--- DATASET RECORDS Enclosed Below ---
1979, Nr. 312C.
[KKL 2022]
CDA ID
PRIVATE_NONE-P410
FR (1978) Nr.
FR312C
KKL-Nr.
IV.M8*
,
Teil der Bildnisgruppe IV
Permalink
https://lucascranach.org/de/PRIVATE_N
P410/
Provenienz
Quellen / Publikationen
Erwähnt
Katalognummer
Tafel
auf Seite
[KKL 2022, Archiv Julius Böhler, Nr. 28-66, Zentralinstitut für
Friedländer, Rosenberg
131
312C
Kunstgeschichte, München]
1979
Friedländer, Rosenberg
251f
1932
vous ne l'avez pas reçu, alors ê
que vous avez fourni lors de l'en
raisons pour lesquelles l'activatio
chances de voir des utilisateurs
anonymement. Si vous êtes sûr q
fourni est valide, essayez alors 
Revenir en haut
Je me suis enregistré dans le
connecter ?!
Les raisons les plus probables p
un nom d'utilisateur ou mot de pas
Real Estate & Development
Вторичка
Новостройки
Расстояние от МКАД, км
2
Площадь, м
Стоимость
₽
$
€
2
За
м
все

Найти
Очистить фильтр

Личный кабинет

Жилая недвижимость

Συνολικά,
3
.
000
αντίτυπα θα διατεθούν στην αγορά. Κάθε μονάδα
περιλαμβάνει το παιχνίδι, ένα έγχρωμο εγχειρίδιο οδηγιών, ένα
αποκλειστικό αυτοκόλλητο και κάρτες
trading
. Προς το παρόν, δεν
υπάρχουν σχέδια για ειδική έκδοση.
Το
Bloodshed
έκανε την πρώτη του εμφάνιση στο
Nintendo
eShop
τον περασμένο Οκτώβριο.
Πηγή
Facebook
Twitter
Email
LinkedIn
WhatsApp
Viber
--- End of Enclosed DATASET RECORDS ---
» **WHAT YOU WILL DO**
The required answer is the exact run of lines above starting at the line with "PRIVATE_NONE-P410" and ending at the line with "que vous avez fourni lors de l'en", with both ends present.

» **EXPECTED ANSWER**
PRIVATE_NONE-P410
FR (1978) Nr.
FR312C
KKL-Nr.
IV.M8*
,
Teil der Bildnisgruppe IV
Permalink
https://lucascranach.org/de/PRIVATE_N
P410/
Provenienz
Quellen / Publikationen
Erwähnt
Katalognummer
Tafel
auf Seite
[KKL 2022, Archiv Julius Böhler, Nr. 28-66, Zentralinstitut für
Friedländer, Rosenberg
131
312C
Kunstgeschichte, München]
1979
Friedländer, Rosenberg
251f
1932
vous ne l'avez pas reçu, alors ê
que vous avez fourni lors de l'en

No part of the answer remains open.